EXTRACTED TEXT
_ _ _
We are often plagued with winless fight to true equality because we think we should fight this fight on our own. Dr. King knew we could not win this alone and to this day we must understand we need others by our side; those who sympathize with us, understand what it means to be discriminated upon, those who are willing to risk their comfort to fight alongside the cause.
I have always understood the “fight” is not just ours – it’s about humanity. A friend of mine asked me a question once about ways she could help the plight and I could not give an answer because it’s difficult to ask someone to risk their level of comfortably for the lives of others however, it begged to question what does it mean to be “black.” Not the publicized tv series where rich people walk around with cameras to find those who are willing to give an answer just for the sake of an answer but from one common person to another common person – what does it mean to black to you?
(Photo courtesy of D.Mackin)
Answer from 30+yr old White Woman
“So, I don’t know that this truly answers your original question, but I sat down to write and this is what came out….
I am not black. I don’t know what it’s like to have ancestors who were enslaved by other people. I don’t know what it’s like to teach my children that unless they behave perfectly in interactions with police officers, they might be killed (and that even if they do behave perfectly, they might be killed anyway). I don’t know what it’s like to struggle to find Band-Aids in my skin tone. I don’t know what it’s like to have a museum dedicated to my heritage and culture finally open on the National Mall — 400 years after the first black people arrived in this nation. I don’t know what it’s like to be called exotic, or thug, or the n-word. There is a lot that I don’t know. There is a lot that I can’t know.
_ _ _
RECORD EXTRACTS
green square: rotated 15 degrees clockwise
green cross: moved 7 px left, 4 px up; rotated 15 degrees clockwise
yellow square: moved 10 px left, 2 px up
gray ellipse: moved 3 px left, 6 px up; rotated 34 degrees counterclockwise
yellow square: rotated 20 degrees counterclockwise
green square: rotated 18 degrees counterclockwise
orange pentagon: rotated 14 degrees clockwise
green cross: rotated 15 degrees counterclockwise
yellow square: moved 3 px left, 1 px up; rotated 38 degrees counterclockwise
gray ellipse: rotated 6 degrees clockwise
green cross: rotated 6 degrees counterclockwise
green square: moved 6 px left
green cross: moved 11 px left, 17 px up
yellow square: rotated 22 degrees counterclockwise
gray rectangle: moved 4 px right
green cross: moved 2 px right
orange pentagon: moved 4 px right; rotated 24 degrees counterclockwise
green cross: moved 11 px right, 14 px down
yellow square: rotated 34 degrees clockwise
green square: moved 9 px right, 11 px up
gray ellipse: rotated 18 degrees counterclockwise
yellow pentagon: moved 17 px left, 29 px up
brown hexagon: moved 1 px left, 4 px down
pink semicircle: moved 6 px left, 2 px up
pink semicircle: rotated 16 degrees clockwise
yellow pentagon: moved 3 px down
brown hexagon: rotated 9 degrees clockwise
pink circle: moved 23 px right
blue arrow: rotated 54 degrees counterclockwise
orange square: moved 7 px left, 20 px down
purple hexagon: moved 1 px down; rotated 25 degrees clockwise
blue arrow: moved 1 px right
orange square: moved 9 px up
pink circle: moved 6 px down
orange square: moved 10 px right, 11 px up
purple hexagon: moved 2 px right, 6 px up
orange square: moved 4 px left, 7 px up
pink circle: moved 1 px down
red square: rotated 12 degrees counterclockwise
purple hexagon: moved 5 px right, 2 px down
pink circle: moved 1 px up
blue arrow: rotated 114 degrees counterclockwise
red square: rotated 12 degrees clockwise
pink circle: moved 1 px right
_ _ _
WORK REQUEST 1
Answer these questions from the essay on what it means to be black:
(a) Who knew that the fight for true equality could not be won alone?
(b) What did the writer's friend once ask about?
(c) According to the answer from the 30+ year-old white woman, how many years after the first black people arrived in the nation did a museum dedicated to black heritage and culture open on the National Mall?
WORK REQUEST 2
Carry the essay on what it means to be black forward from its last sentence, keeping the voice of the woman's answer.
The items have nothing to do with the essay on what it means to be black.

TASK RESULT 1
(a) Dr. King.
(b) Ways she could help the plight.
(c) 400 years.

TASK RESULT 2
I am not black, but I am a human being. And being black in America is something I observe, if not experience, every day. I absolutely know that I cannot speak for black America — and I also know that there may be no such thing as one single black America, simply due to the incredible diversity within a community that’s often painted with one broad stroke of the brush. But I saw Dae’Anna Reynolds comfort her mother as Philando Castile bled out in the passenger seat. I saw a murderer successfully defend himself after shooting a black teenager carrying nothing but Skittles. Just today, I saw a black female doctor recount a story of being ignored on an airplane when the flight attendants called for medical assistance and she volunteered. I see the anguish and exhaustion of black Americans who have simply had enough — and yet it keeps on coming.
But lest you think that, like Donald Trump, I only see being black in America as something to be remedied — to be pitied — I also see joy, and community, and power. I saw Black Lives Matter come together and make its voice heard when its members were too frustrated and angry to continue living in silence. I saw #oscarssowhite become a trend when black Americans and their allies grew tired of black invisibility in film culture, and I saw Hamilton rocket to the top of the cultural zeitgeist for its portrayal of our founding fathers as black and Latino men. I see joy in the face of Zoe, the two-year-old black girl who became Internet famous when her mother posted her first-day-of-school picture on Twitter, her eyes alight and her tongue poking out of her mouth in a goofy grin.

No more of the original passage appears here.